[Work instruction a] In the notebook excerpt, which feature sets have a best K of 15? List them all.

[Text for analysis]
....

Best K for chroma_cens features: 9 with cross-validation score: 0.2663888888888889
Best K for chroma_cqt features: 13 with cross-validation score: 0.27361111111111114
Best K for chroma_stft features: 13 with cross-validation score: 0.30194444444444446
Best K for mfcc features: 15 with cross-validation score: 0.46611111111111103
Best K for rmse features: 15 with cross-validation score: 0.23555555555555552
Best K for spectral_bandwidth features: 15 with cross-validation score: 0.29083333333333333
Best K for spectral_centroid features: 11 with cross-validation score: 0.32166666666666666
Best K for spectral_contrast features: 12 with cross-validation score: 0.40861111111111115
Best K for spectral_rolloff features: 12 with cross-validation score: 0.3061111111111111
Best K for tonnetz features: 6 with cross-validation score: 0.2725000000000001
Best K for zcr features: 14 with cross-validation score: 0.30583333333333335
Validation accuracy with combined KNN models: 0.4725


# Stacked Models

## RF and KNN Stacked

In [9]:
from sklearn.linear_model import LogisticRegression
from sklearn.metrics import accuracy_score
import numpy as np

# Prepare the data for the meta-model
# Generate predictions from RF and KNN models on the validation set
X_meta_train = np.hstack([
    np.concatenate([
        model.predict_proba(val_feature_subsets[feature_name])[:, :, np.newaxis]  # Add a new axis for stacking
        for model in (best_rf_models[feature_name], best_knn_models[feature_name])

....

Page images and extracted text
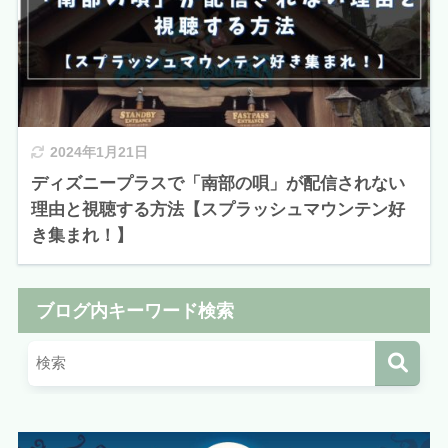
2024年1月21日
ディズニープラスで「南部の唄」が配信されない
理由と視聴する方法【スプラッシュマウンテン好
き集まれ！】
ブログ内キーワード検索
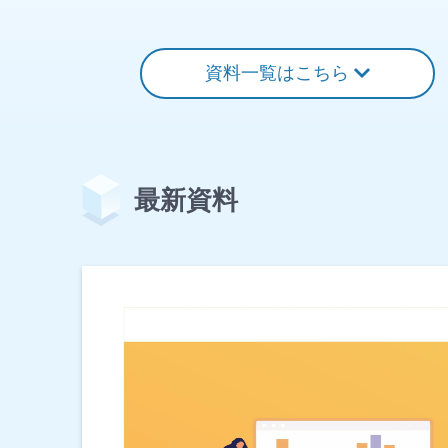
資料一覧はこちら
最新資料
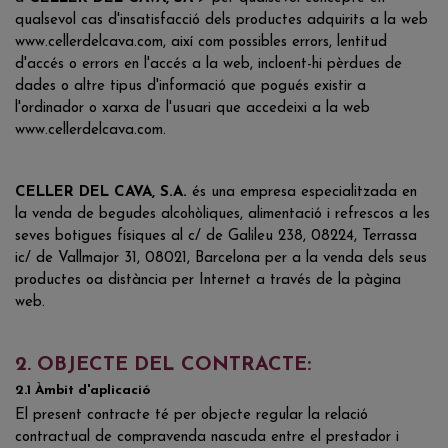
qualsevol cas d'insatisfacció dels productes adquirits a la web
www.cellerdelcava.com, així com possibles errors, lentitud
d'accés o errors en l'accés a la web, incloent-hi pèrdues de
dades o altre tipus d'informació que pogués existir a
l'ordinador o xarxa de l'usuari que accedeixi a la web
www.cellerdelcava.com.
CELLER DEL CAVA, S.A.
és una empresa especialitzada en
la venda de begudes alcohòliques, alimentació i refrescos a les
seves botigues físiques al c/ de Galileu 238, 08224, Terrassa
ic/ de Vallmajor 31, 08021, Barcelona per a la venda dels seus
productes oa distància per Internet a través de la pàgina
web.
2. OBJECTE DEL CONTRACTE:
2.1 Àmbit d'aplicació
El present contracte té per objecte regular la relació
contractual de compravenda nascuda entre el prestador i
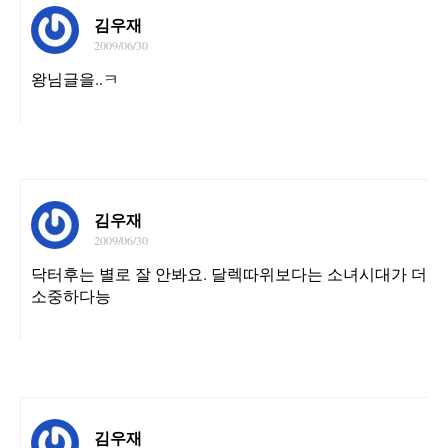
김우재
2009/06/30
왕님글을..ㅋ
김우재
2009/06/30
닥터후는 별로 잘 안봐요. 달렉따위보다는 소녀시대가 더
소중하다능
김우재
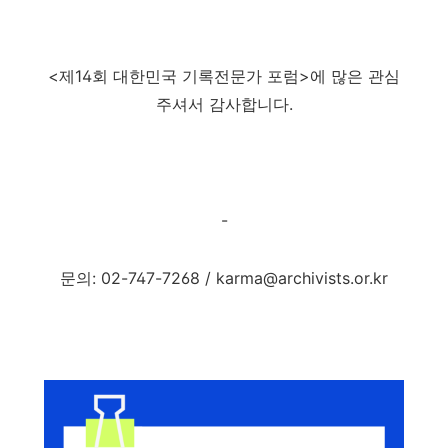
<제14회 대한민국 기록전문가 포럼>에 많은 관심
주셔서 감사합니다.
-
문의: 02-747-7268 / karma@archivists.or.kr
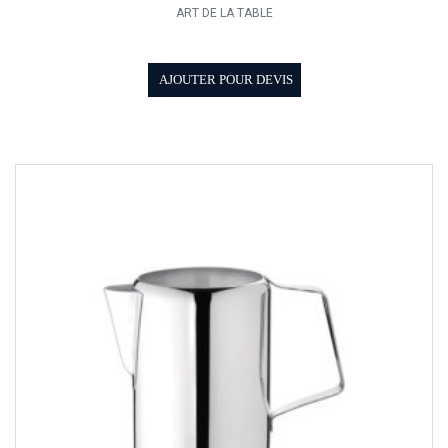
ART DE LA TABLE
AJOUTER POUR DEVIS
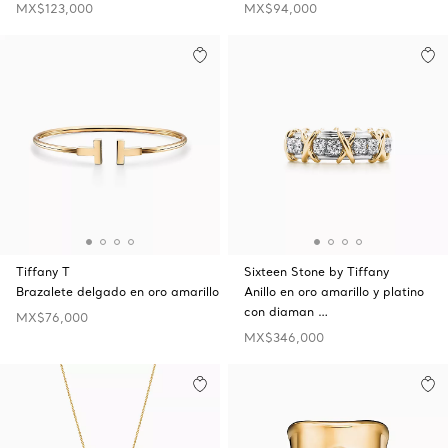
MX$123,000
MX$94,000
Tiffany T
Sixteen Stone by Tiffany
Brazalete delgado en oro amarillo
Anillo en oro amarillo y platino
con diaman …
MX$76,000
MX$346,000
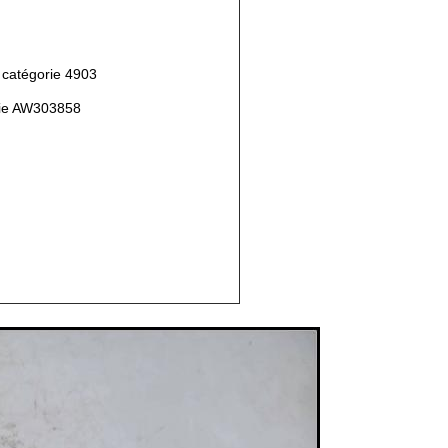
a catégorie 4903
rie AW303858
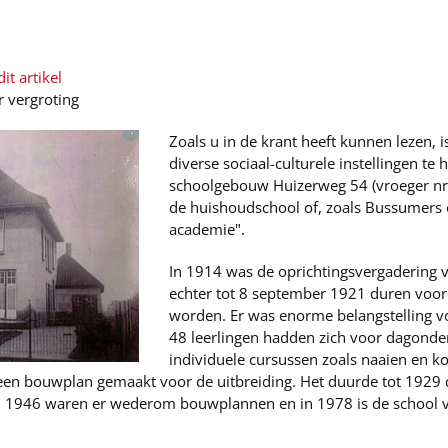
it artikel
r vergroting
Zoals u in de krant heeft kunnen lezen
diverse sociaal-culturele instellingen te
schoolgebouw Huizerweg 54 (vroeger nr. 
de huishoudschool of, zoals Bussumers o
academie".
In 1914 was de oprichtingsvergadering 
echter tot 8 september 1921 duren voor
worden. Er was enorme belangstelling v
48 leerlingen hadden zich voor dagonde
individuele cursussen zoals naaien en k
 een bouwplan gemaakt voor de uitbreiding. Het duurde tot 1929 d
 in 1946 waren er wederom bouwplannen en in 1978 is de school 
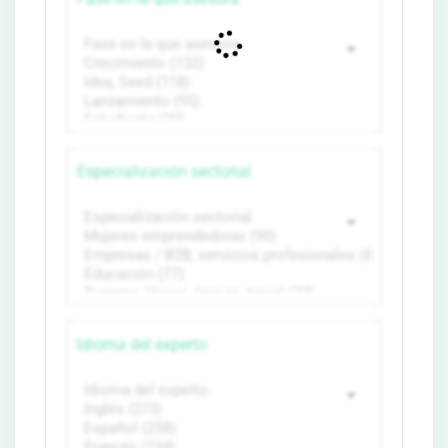
Especialización sectorial
Idioma del experto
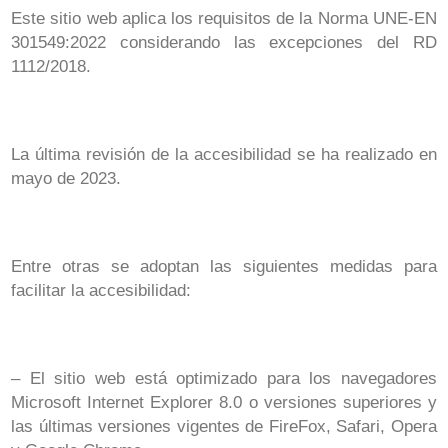
Este sitio web aplica los requisitos de la Norma UNE-EN
301549:2022 considerando las excepciones del RD
1112/2018.
La última revisión de la accesibilidad se ha realizado en
mayo de 2023.
Entre otras se adoptan las siguientes medidas para
facilitar la accesibilidad:
– El sitio web está optimizado para los navegadores
Microsoft Internet Explorer 8.0 o versiones superiores y
las últimas versiones vigentes de FireFox, Safari, Opera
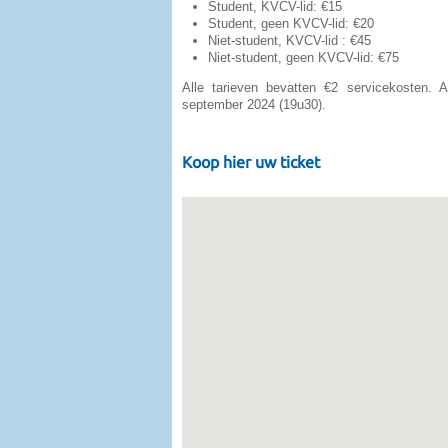
Student, KVCV-lid: €15
Student, geen KVCV-lid: €20
Niet-student, KVCV-lid : €45
Niet-student, geen KVCV-lid: €75
Alle tarieven bevatten €2 servicekosten. A
september 2024 (19u30).
Koop hier uw ticket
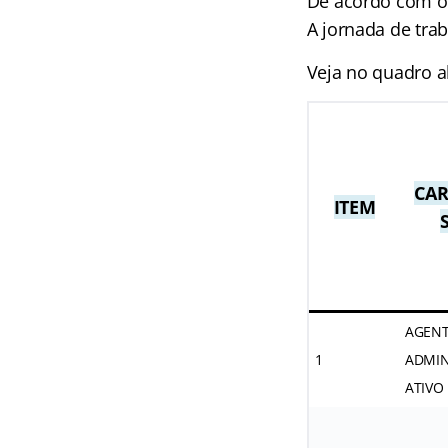
De acordo com o 
A jornada de tra
Veja no quadro a
CA
ITEM
AGEN
1
ADMIN
ATIVO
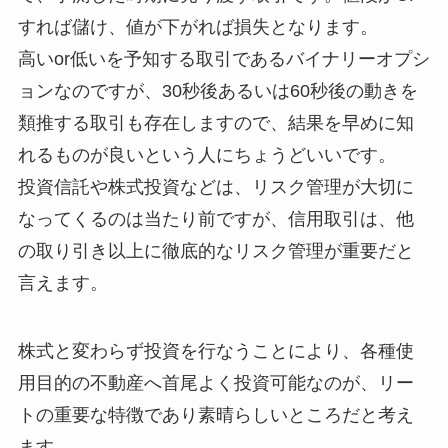
すれば儲け、値が下がれば損失となります。
高いor低いを予知する取引であるバイナリーオプシ
ョンなのですが、30秒後あるいは60秒後の動きを
類推する取引も存在しますので、結果を早めに知
れるものが良いという人にちょうどいいです。
投資信託や株式投資などは、リスク管理が大切に
なってくるのは当たり前ですが、信用取引は、他
の取り引き以上に徹底的なリスク管理が重要だと
言えます。
株式と変わらず投資を行なうことにより、各種使
用目的の不動産へ首尾よく投資可能なのが、リー
トの重要な特徴であり素晴らしいところだと考え
ます。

....

[Work instruction b] Please rewrite the records from their start through the line with "rie AW303858", putting "2009-06-30" in place of "2009/06/30" and changing nothing else. Leave out the pictures.

[Answer box a] mfcc, rmse, spectral_bandwidth

[Answer box b]
2024年1月21日
ディズニープラスで「南部の唄」が配信されない
理由と視聴する方法【スプラッシュマウンテン好
き集まれ！】
ブログ内キーワード検索
資料一覧はこちら
最新資料
qualsevol cas d'insatisfacció dels productes adquirits a la web
www.cellerdelcava.com, així com possibles errors, lentitud
d'accés o errors en l'accés a la web, incloent-hi pèrdues de
dades o altre tipus d'informació que pogués existir a
l'ordinador o xarxa de l'usuari que accedeixi a la web
www.cellerdelcava.com.
CELLER DEL CAVA, S.A.
és una empresa especialitzada en
la venda de begudes alcohòliques, alimentació i refrescos a les
seves botigues físiques al c/ de Galileu 238, 08224, Terrassa
ic/ de Vallmajor 31, 08021, Barcelona per a la venda dels seus
productes oa distància per Internet a través de la pàgina
web.
2. OBJECTE DEL CONTRACTE:
2.1 Àmbit d'aplicació
El present contracte té per objecte regular la relació
contractual de compravenda nascuda entre el prestador i
김우재
2009-06-30
왕님글을..ㅋ
김우재
2009-06-30
닥터후는 별로 잘 안봐요. 달렉따위보다는 소녀시대가 더
소중하다능
김우재
<제14회 대한민국 기록전문가 포럼>에 많은 관심
주셔서 감사합니다.
-
문의: 02-747-7268 / karma@archivists.or.kr
ART DE LA TABLE
AJOUTER POUR DEVIS
MX$123,000
MX$94,000
Tiffany T
Sixteen Stone by Tiffany
Brazalete delgado en oro amarillo
Anillo en oro amarillo y platino
con diaman …
MX$76,000
MX$346,000
a catégorie 4903
rie AW303858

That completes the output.